Friday, March 9, 2012

On Turning 40

Actually I haven't yet, but I thought I'd dispense with this post now rather than in June. Who wants to be mopey on their actual birthday? And why now, besides the obvious -- my books are finally done and I'm about to get tenure but I live apart from Jeanine so I've inevitably been taking stock of my life? First off, I remain on injured reserve, which is making me confront the obvious fact that I may be over the hill athletically (as if I don't already read plenty of studies proving that performance declines after 40, which gives me a chance to plug this great blog). The slowly healing fractured thumb is bad enough, but at least that injury was induced by manly and dangerous rollerskiing, not age. But almost two Saturdays ago now, I injured my back during the 20K xc race at White Pine. Injured as in later that night I was occasionally down for the count with shooting pain. [If anybody knows a good webpage on back pain, please let me know.] This time there wasn't one moment when something snapped -- it just seems that overuse, exacerbated by the slow and brutally cold and windy conditions that day -- caused a disc to get out of whack or screwed up a muscle or whatever.
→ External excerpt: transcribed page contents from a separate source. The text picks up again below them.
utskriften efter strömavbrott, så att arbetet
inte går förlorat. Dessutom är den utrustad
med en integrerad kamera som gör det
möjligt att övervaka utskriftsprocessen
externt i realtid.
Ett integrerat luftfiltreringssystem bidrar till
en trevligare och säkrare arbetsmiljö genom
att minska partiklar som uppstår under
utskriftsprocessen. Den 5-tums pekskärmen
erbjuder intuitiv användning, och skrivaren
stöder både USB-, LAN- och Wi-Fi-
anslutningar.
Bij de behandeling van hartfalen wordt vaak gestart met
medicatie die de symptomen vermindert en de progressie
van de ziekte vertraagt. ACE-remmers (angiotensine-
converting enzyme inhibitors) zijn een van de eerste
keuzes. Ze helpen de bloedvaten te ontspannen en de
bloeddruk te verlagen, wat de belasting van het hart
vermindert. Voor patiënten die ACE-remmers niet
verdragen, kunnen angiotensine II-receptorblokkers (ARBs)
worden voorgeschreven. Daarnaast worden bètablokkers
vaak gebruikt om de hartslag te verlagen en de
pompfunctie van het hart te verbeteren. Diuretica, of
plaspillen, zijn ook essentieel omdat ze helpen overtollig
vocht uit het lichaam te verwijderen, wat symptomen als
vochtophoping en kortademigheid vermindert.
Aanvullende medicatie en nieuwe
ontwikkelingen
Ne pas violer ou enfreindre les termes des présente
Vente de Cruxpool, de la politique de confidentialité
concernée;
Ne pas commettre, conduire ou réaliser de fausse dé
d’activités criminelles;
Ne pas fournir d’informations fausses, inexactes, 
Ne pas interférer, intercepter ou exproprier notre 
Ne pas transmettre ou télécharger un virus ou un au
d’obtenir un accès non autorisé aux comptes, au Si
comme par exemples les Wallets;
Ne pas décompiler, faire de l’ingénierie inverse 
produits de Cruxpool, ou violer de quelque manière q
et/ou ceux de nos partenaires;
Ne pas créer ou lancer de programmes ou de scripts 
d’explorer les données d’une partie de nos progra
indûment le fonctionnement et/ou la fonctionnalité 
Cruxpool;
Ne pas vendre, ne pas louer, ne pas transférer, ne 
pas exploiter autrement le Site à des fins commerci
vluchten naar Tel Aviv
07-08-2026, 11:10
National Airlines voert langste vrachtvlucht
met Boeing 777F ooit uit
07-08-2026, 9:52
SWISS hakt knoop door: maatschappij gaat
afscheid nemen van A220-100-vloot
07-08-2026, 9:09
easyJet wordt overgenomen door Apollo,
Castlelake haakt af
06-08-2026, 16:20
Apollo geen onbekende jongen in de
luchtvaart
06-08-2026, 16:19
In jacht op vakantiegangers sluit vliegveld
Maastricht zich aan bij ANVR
I'm not sure what I have because I'm certainly done with doctors for a while -- my post-insurance emergency room bill for the thumb is over $500. (More on that when the itemized bill that I requested arrives.) Anyway, the crappy thing is that while I injured the back skiing, the only activity that kills right now is running. So at the moment I'm trying to be mature and 40-something, as Jeanine counsels, and wait for it to heal thoroughly before I start again. The Twin Cities marathon in October seems a long way off ...

The second immediate reason I've been thinking about the big 4-0 is that last weekend I went to my friend Chris's 40th-birthday party in New York. Not that I'm complaining about that -- I turned his party into a fantastic long weekend. It's just that walking around NYC wearing a thumb splint and doubled over in back pain on the way to a 40th birthday celebration can make a guy feel old. Thursday night I "surprised" my sister Lydia in White Plains. I may have surprised her by coming to her house that night, but I had stupidly written here that I was coming to the city -- glad to know someone reads my entries to the end -- and between that and Gary suggesting that they spend Sunday, her birthday, in the city, she was pretty much onto me. Friday I had drinks with my grad school friend Ben and Jess at the Half King, my new favorite bar in Chelsea. Then it was off to Brooklyn to see Ray and Young-ah and Charlie:


Our college-era friend Fred joined us for beers, of which several were the strong Belgian variety, which made me a little worse for the wear come Saturday breakfast (if I don't start running soon I'm going to loose all my alcohol tolerance -- I'm convinced the two are connected). Saturday I met up with my Carleton friend Erich, who gave me a tour of the High Line (NYC's new above ground park and walkway).

Saturday night was Chris's party at the Oyster Bar in Grand Central Station -- a fantastic location and party (thanks Lauren), and it was great to see all of the Dorment generations in one place. (I've been friends with Chris and his parents and sisters since 4th grade.) After the Oyster Bar we stayed in Grand Central and went to the Campbell Apartment, a faux speakeasy in the old office of a railroad executive. A surge of people went there for a drink, but then -- getting back to the 40-something theme -- a surge of people left about 25 minutes later, at about midnight. In other words, after one drink it became "the sitter is expecting me" time. Also notice that 40-somethings have trouble finishing big $17.50 drinks (end of party photo):


Sunday morning I finally got to meet Chris and Lauren's 3 fantastic kids. They're as cute as Charlie (luckily, all my friends' babies have always been equally cute), just much harder to capture on film.

Then finally Sunday afternoon it was time to hang out with Owen and Milo, my nephews (and their parents too). Look ma, art so famous it's become middlebrow! Actually, I thought it was pretty cool to observe how 7- and 9-year-olds respond to art. I thought they would like the 1960s stuff made out of jeeps and license plates, etc., the best, but actually, they loved the classics. Guess beauty is innate. I of course am partial to Munch.


I save the best for last. As a good Keynesian, I did my part to stimulate the economy by buying into Linsanity ... right as it begins to fade. I have a tendency to buy at the top.